Olivier: Prior to Nuxeo I did a Masters of Artificial Intelligence and Machine Learning in London. These are not directly related to semantic technologies but semantic stuff is a way to apply this kind of research. There are two ways in applying such as the academic research I did before: the first one is machine learning, which is used to train statistical models to try to understand the natural language of human people. The second way is once you have extracted structural knowledge out of the sentences, the text, you can try to perform some kind of reasoning.
For example, if you know that Paris is a city and that cities are places that are located in countries and countries smaller places than continent and you see that Paris name appears in document then you can do queries like give me all the documents that talk about events that happened in Europe. If you have the hierarchical relationship between places you can take it into account do reasoning—this is very simple reasoning in this case but that’s the basis of logical representations we use in Artifical Intelligence.
Nuxeo: How does this translate to semantic technologies?
Olivier: Basically if you describe facts and events using logic you use some kind of formal vocabularies to describe observations that appear in unstructured text or pictures and these vocabularies are the basis of semantic representations. They are structured according to standards such as RDF, that stands for the Resource Description Framework—this is the main standard for semantic web.
Nuxeo: So, how would explain semantic technologies to your grandmother?
Olivier: [laughs] Well, it would be to make what humans produce understandable by machines. What you can then do is automated processing on the output—on the production of human work—so yes, that’s the final goal.
Nuxeo: Did this subject matter, artificial intelligence, always interest you—are you a sci-fi guy?
Olivier: Ah, yes, the Terminators are coming soon, I guess, only a couple of years to wait…
Nuxeo: Have you seen all the Terminator movies?
Nuxeo: Tell us a little about the projects you’re working on and the goals related to these?
Olivier: So the IKS project goal is to develop an open source software stack that is meant to provide semantic services to traditional CMS developers. The goal of Nuxeo with this project is to provide use case and show how this kind of technology can be integrated into a traditional CMS or ECM system.
And so I think both this project and the other project SCRIBO are research projects that enable you to explore what’s possible with today’s technology, but we can also focus already on customer applications, the first application of use is to help journalists, news editors, and press agencies, to enrich the text they produce with structured metadata so they automatically classify or route the news they produce to their content consumers.
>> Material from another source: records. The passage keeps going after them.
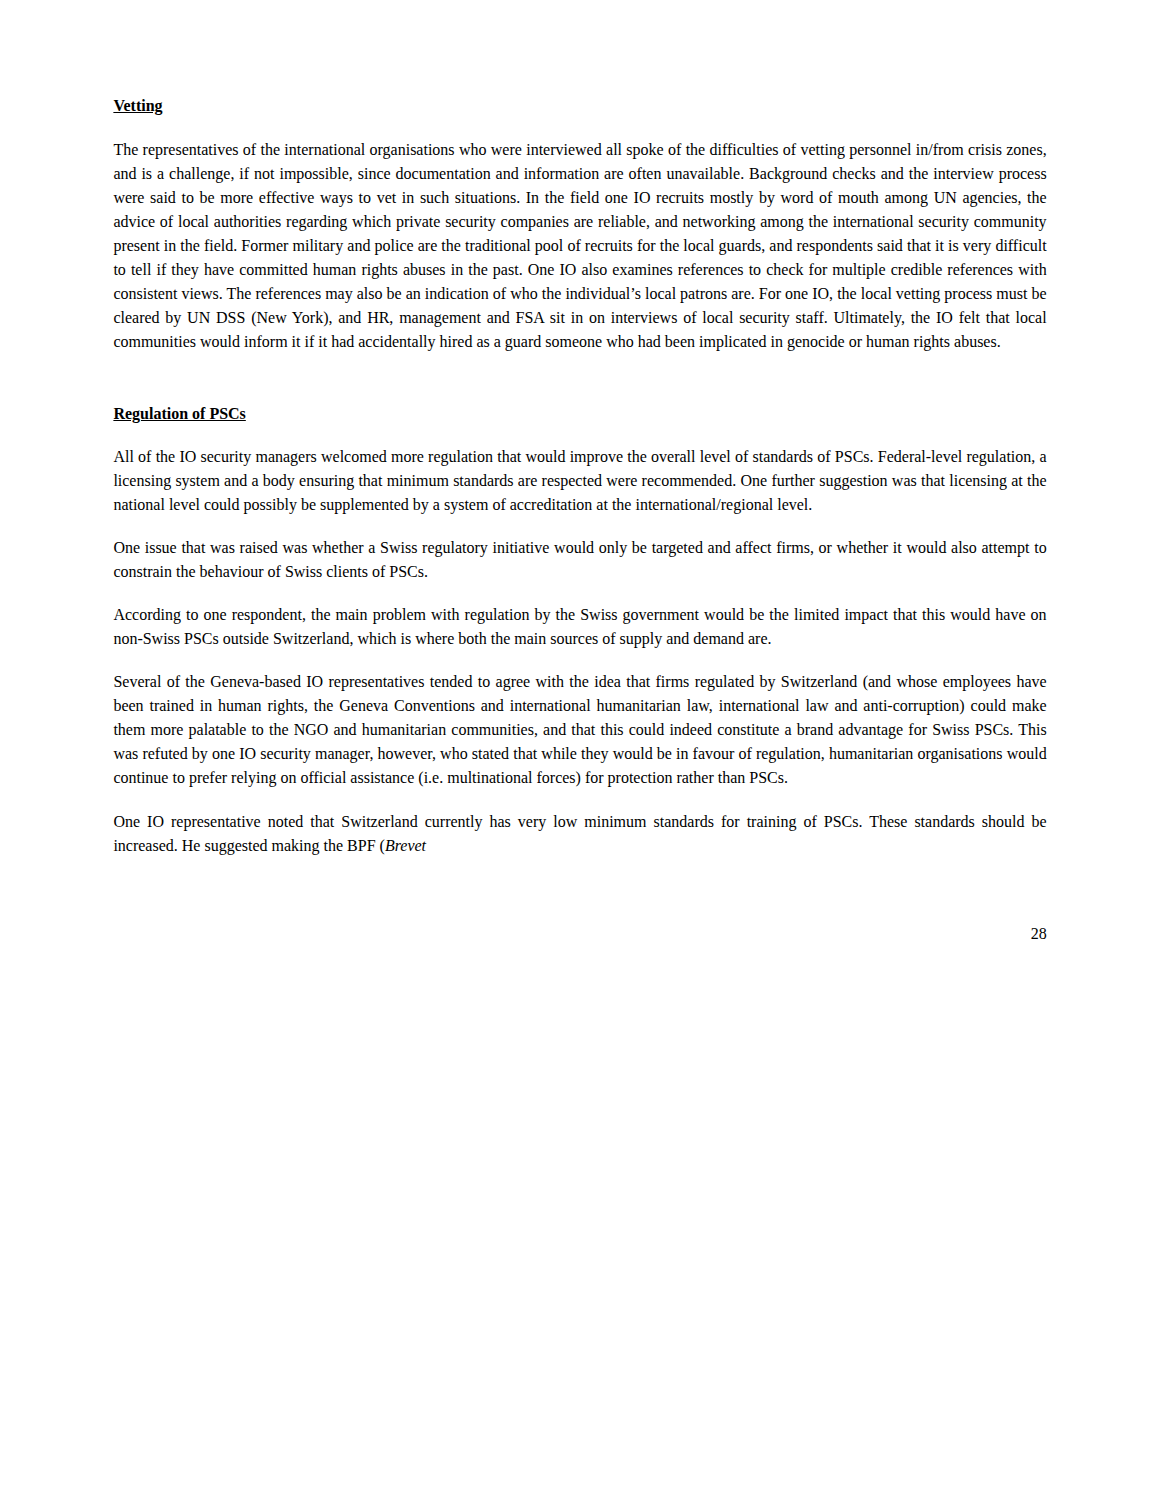Vetting
The representatives of the international organisations who were interviewed all spoke of the difficulties of vetting personnel in/from crisis zones, and is a challenge, if not impossible, since documentation and information are often unavailable. Background checks and the interview process were said to be more effective ways to vet in such situations. In the field one IO recruits mostly by word of mouth among UN agencies, the advice of local authorities regarding which private security companies are reliable, and networking among the international security community present in the field. Former military and police are the traditional pool of recruits for the local guards, and respondents said that it is very difficult to tell if they have committed human rights abuses in the past. One IO also examines references to check for multiple credible references with consistent views. The references may also be an indication of who the individual’s local patrons are. For one IO, the local vetting process must be cleared by UN DSS (New York), and HR, management and FSA sit in on interviews of local security staff. Ultimately, the IO felt that local communities would inform it if it had accidentally hired as a guard someone who had been implicated in genocide or human rights abuses.
Regulation of PSCs
All of the IO security managers welcomed more regulation that would improve the overall level of standards of PSCs. Federal-level regulation, a licensing system and a body ensuring that minimum standards are respected were recommended. One further suggestion was that licensing at the national level could possibly be supplemented by a system of accreditation at the international/regional level.
One issue that was raised was whether a Swiss regulatory initiative would only be targeted and affect firms, or whether it would also attempt to constrain the behaviour of Swiss clients of PSCs.
According to one respondent, the main problem with regulation by the Swiss government would be the limited impact that this would have on non-Swiss PSCs outside Switzerland, which is where both the main sources of supply and demand are.
Several of the Geneva-based IO representatives tended to agree with the idea that firms regulated by Switzerland (and whose employees have been trained in human rights, the Geneva Conventions and international humanitarian law, international law and anti-corruption) could make them more palatable to the NGO and humanitarian communities, and that this could indeed constitute a brand advantage for Swiss PSCs. This was refuted by one IO security manager, however, who stated that while they would be in favour of regulation, humanitarian organisations would continue to prefer relying on official assistance (i.e. multinational forces) for protection rather than PSCs.
One IO representative noted that Switzerland currently has very low minimum standards for training of PSCs. These standards should be increased. He suggested making the BPF (Brevet
28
Their consumers get additional value—not just the raw text from the journalist—but for instance the list of people mentioned in the article, information on those people, biographies of them, or the localization of the event described in the text, and so on. So this is an easy way to get value out of semanitc technologies: for semantic publishing. But I think there are other applications that we could focus on medium term.
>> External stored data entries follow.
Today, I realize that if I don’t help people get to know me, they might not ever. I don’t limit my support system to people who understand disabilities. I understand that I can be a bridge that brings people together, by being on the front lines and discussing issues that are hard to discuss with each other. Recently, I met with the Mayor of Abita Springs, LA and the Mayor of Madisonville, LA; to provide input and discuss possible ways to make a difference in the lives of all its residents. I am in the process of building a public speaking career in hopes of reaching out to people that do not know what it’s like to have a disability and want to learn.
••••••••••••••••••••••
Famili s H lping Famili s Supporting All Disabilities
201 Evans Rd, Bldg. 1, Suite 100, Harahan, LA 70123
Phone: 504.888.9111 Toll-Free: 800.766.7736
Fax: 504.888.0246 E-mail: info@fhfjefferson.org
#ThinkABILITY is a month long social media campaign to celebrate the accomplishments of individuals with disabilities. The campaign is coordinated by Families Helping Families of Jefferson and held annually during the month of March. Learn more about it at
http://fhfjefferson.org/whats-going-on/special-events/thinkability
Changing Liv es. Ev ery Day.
For instance eDiscovery, say you have a huge collection of unstructured content and you are setting up a new Nuxeo repository where you import all existing files you have on your intranet or on your shelf folders, but you have no structured way to organize them and they have just been accumulating over the years and when you switch to Nuxeo you might want to structure this based on the project or the people working on the files and so on. So it might be interesting to extract names of the organization people occurring in this text and induce the idea of project relating those entities and try to propose a tree of folders that could organize those projects and the related documents in the best way so as to grow the existing content and discover the relationship between this content.
Nuxeo: Would you still have to somehow tag this unstructured data first?
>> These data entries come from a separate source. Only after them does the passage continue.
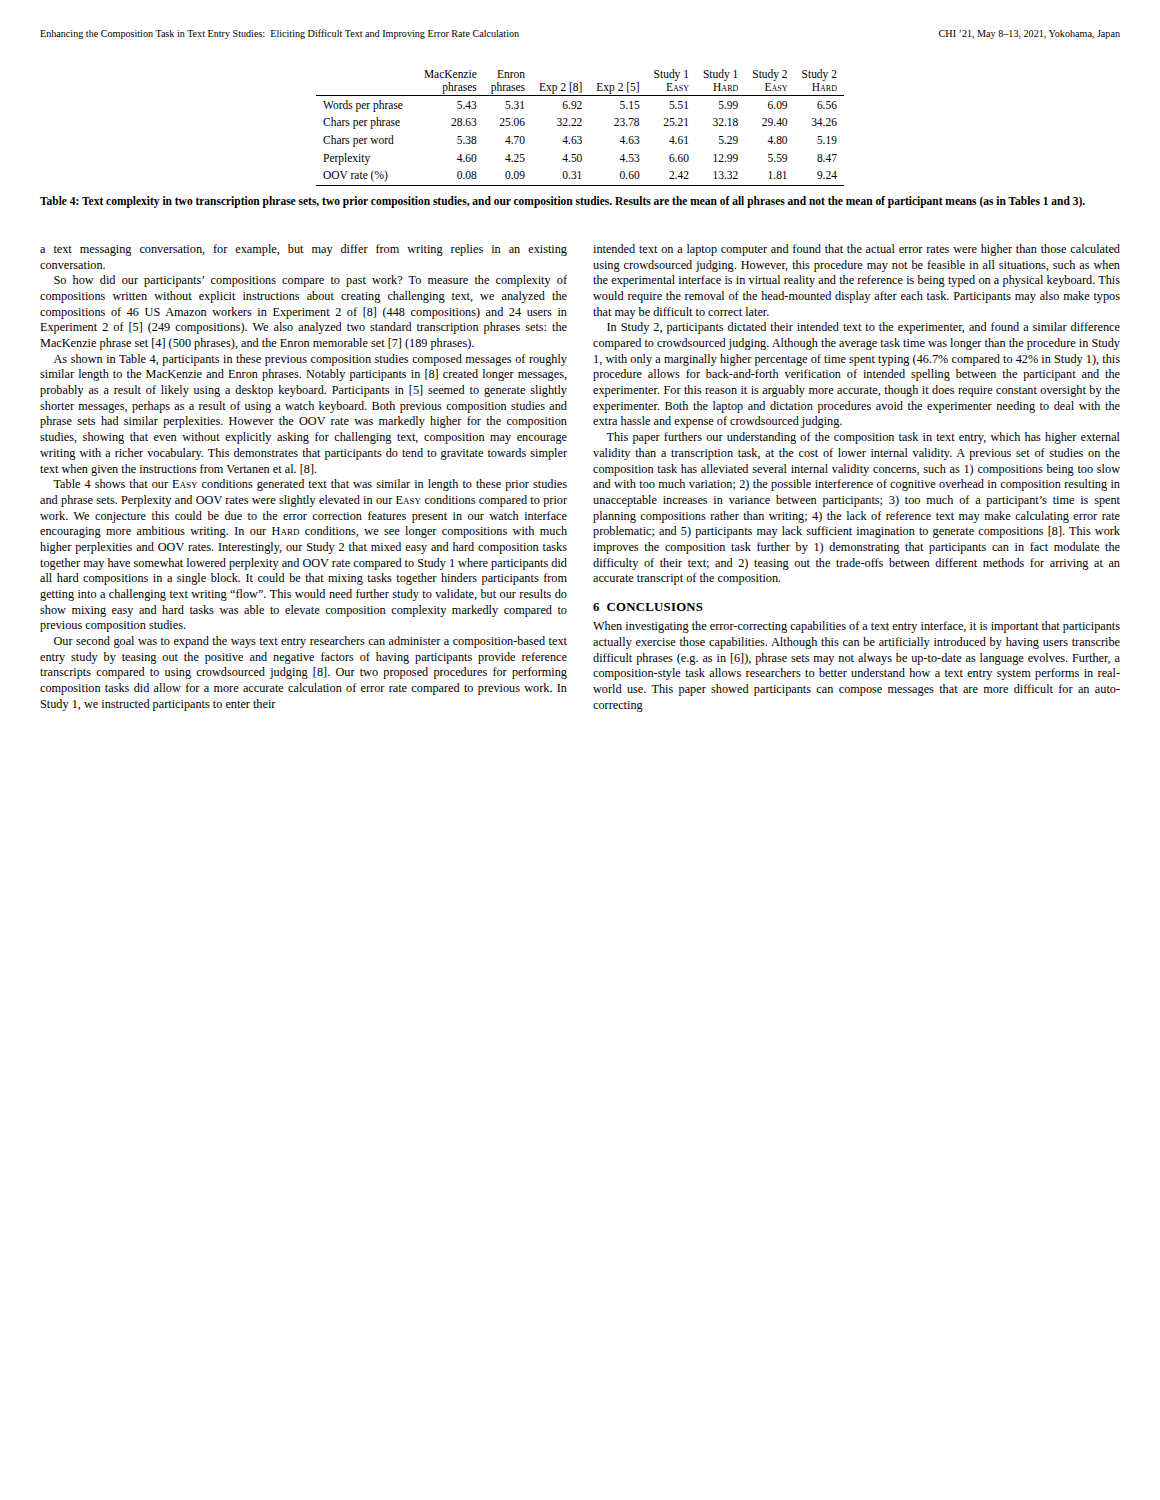Enhancing the Composition Task in Text Entry Studies: Eliciting Difficult Text and Improving Error Rate Calculation
CHI ’21, May 8–13, 2021, Yokohama, Japan
| | MacKenzie phrases | Enron phrases | Exp 2 [8] | Exp 2 [5] | Study 1 Easy | Study 1 Hard | Study 2 Easy | Study 2 Hard |
| --- | --- | --- | --- | --- | --- | --- | --- | --- |
| Words per phrase | 5.43 | 5.31 | 6.92 | 5.15 | 5.51 | 5.99 | 6.09 | 6.56 |
| Chars per phrase | 28.63 | 25.06 | 32.22 | 23.78 | 25.21 | 32.18 | 29.40 | 34.26 |
| Chars per word | 5.38 | 4.70 | 4.63 | 4.63 | 4.61 | 5.29 | 4.80 | 5.19 |
| Perplexity | 4.60 | 4.25 | 4.50 | 4.53 | 6.60 | 12.99 | 5.59 | 8.47 |
| OOV rate (%) | 0.08 | 0.09 | 0.31 | 0.60 | 2.42 | 13.32 | 1.81 | 9.24 |
Table 4: Text complexity in two transcription phrase sets, two prior composition studies, and our composition studies. Results are the mean of all phrases and not the mean of participant means (as in Tables 1 and 3).
a text messaging conversation, for example, but may differ from writing replies in an existing conversation.
So how did our participants’ compositions compare to past work? To measure the complexity of compositions written without explicit instructions about creating challenging text, we analyzed the compositions of 46 US Amazon workers in Experiment 2 of [8] (448 compositions) and 24 users in Experiment 2 of [5] (249 compositions). We also analyzed two standard transcription phrases sets: the MacKenzie phrase set [4] (500 phrases), and the Enron memorable set [7] (189 phrases).
As shown in Table 4, participants in these previous composition studies composed messages of roughly similar length to the MacKenzie and Enron phrases. Notably participants in [8] created longer messages, probably as a result of likely using a desktop keyboard. Participants in [5] seemed to generate slightly shorter messages, perhaps as a result of using a watch keyboard. Both previous composition studies and phrase sets had similar perplexities. However the OOV rate was markedly higher for the composition studies, showing that even without explicitly asking for challenging text, composition may encourage writing with a richer vocabulary. This demonstrates that participants do tend to gravitate towards simpler text when given the instructions from Vertanen et al. [8].
Table 4 shows that our Easy conditions generated text that was similar in length to these prior studies and phrase sets. Perplexity and OOV rates were slightly elevated in our Easy conditions compared to prior work. We conjecture this could be due to the error correction features present in our watch interface encouraging more ambitious writing. In our Hard conditions, we see longer compositions with much higher perplexities and OOV rates. Interestingly, our Study 2 that mixed easy and hard composition tasks together may have somewhat lowered perplexity and OOV rate compared to Study 1 where participants did all hard compositions in a single block. It could be that mixing tasks together hinders participants from getting into a challenging text writing “flow”. This would need further study to validate, but our results do show mixing easy and hard tasks was able to elevate composition complexity markedly compared to previous composition studies.
Our second goal was to expand the ways text entry researchers can administer a composition-based text entry study by teasing out the positive and negative factors of having participants provide reference transcripts compared to using crowdsourced judging [8]. Our two proposed procedures for performing composition tasks did allow for a more accurate calculation of error rate compared to previous work. In Study 1, we instructed participants to enter their
intended text on a laptop computer and found that the actual error rates were higher than those calculated using crowdsourced judging. However, this procedure may not be feasible in all situations, such as when the experimental interface is in virtual reality and the reference is being typed on a physical keyboard. This would require the removal of the head-mounted display after each task. Participants may also make typos that may be difficult to correct later.
In Study 2, participants dictated their intended text to the experimenter, and found a similar difference compared to crowdsourced judging. Although the average task time was longer than the procedure in Study 1, with only a marginally higher percentage of time spent typing (46.7% compared to 42% in Study 1), this procedure allows for back-and-forth verification of intended spelling between the participant and the experimenter. For this reason it is arguably more accurate, though it does require constant oversight by the experimenter. Both the laptop and dictation procedures avoid the experimenter needing to deal with the extra hassle and expense of crowdsourced judging.
This paper furthers our understanding of the composition task in text entry, which has higher external validity than a transcription task, at the cost of lower internal validity. A previous set of studies on the composition task has alleviated several internal validity concerns, such as 1) compositions being too slow and with too much variation; 2) the possible interference of cognitive overhead in composition resulting in unacceptable increases in variance between participants; 3) too much of a participant’s time is spent planning compositions rather than writing; 4) the lack of reference text may make calculating error rate problematic; and 5) participants may lack sufficient imagination to generate compositions [8]. This work improves the composition task further by 1) demonstrating that participants can in fact modulate the difficulty of their text; and 2) teasing out the trade-offs between different methods for arriving at an accurate transcript of the composition.
6 Conclusions
When investigating the error-correcting capabilities of a text entry interface, it is important that participants actually exercise those capabilities. Although this can be artificially introduced by having users transcribe difficult phrases (e.g. as in [6]), phrase sets may not always be up-to-date as language evolves. Further, a composition-style task allows researchers to better understand how a text entry system performs in real-world use. This paper showed participants can compose messages that are more difficult for an auto-correcting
Olivier: Not necessarily, it’s able to find, if you have sentence like a name—so and so declared to something else—the fact that there is the word “declared” means that the word that came before is most likely a person’s name. So, based on the structure of sentence, it can extract the name of a person even if they’re not known in any knowledgebase.
Nuxeo: So a customer can take this semantic plugin and put it into their CMS and it would start creating the relationships?
Olivier: Yes and propose new candidates of structure or ways of organizing and then the human user can validate if the output looks good. But the eDiscovery part is not implemented yet. Right now, if you have a document it annotates the document with additional information, such as those people who were detected in the document. It’s then able to link them to a Wikipedia article, for instance if you need their biography, summary, picture, nationality, or birth date—you can fetch that kind of structured/linked data. So this is what we’re doing now and trying to improve the quality of this existing part.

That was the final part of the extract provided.